Exercise description :: Reproduce each of the records below word for word, keeping every line as it appears.
━━━━━━━━━━
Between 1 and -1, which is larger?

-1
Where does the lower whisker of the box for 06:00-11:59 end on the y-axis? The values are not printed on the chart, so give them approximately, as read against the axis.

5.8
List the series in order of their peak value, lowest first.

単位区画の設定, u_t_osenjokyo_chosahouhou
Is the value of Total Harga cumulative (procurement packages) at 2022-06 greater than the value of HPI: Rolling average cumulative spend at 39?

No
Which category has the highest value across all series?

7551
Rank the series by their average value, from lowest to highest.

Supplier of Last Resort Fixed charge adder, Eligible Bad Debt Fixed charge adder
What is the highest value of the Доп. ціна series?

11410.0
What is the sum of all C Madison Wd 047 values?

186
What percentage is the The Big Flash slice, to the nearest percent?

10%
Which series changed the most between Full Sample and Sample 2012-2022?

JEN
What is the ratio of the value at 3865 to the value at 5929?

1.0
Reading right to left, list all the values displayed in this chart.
━━━━━━━━━━
Output ::
Between 1 and -1, which is larger?

-1
Where does the lower whisker of the box for 06:00-11:59 end on the y-axis? The values are not printed on the chart, so give them approximately, as read against the axis.

5.8
List the series in order of their peak value, lowest first.

単位区画の設定, u_t_osenjokyo_chosahouhou
Is the value of Total Harga cumulative (procurement packages) at 2022-06 greater than the value of HPI: Rolling average cumulative spend at 39?

No
Which category has the highest value across all series?

7551
Rank the series by their average value, from lowest to highest.

Supplier of Last Resort Fixed charge adder, Eligible Bad Debt Fixed charge adder
What is the highest value of the Доп. ціна series?

11410.0
What is the sum of all C Madison Wd 047 values?

186
What percentage is the The Big Flash slice, to the nearest percent?

10%
Which series changed the most between Full Sample and Sample 2012-2022?

JEN
What is the ratio of the value at 3865 to the value at 5929?

1.0
Reading right to left, list all the values displayed in this chart.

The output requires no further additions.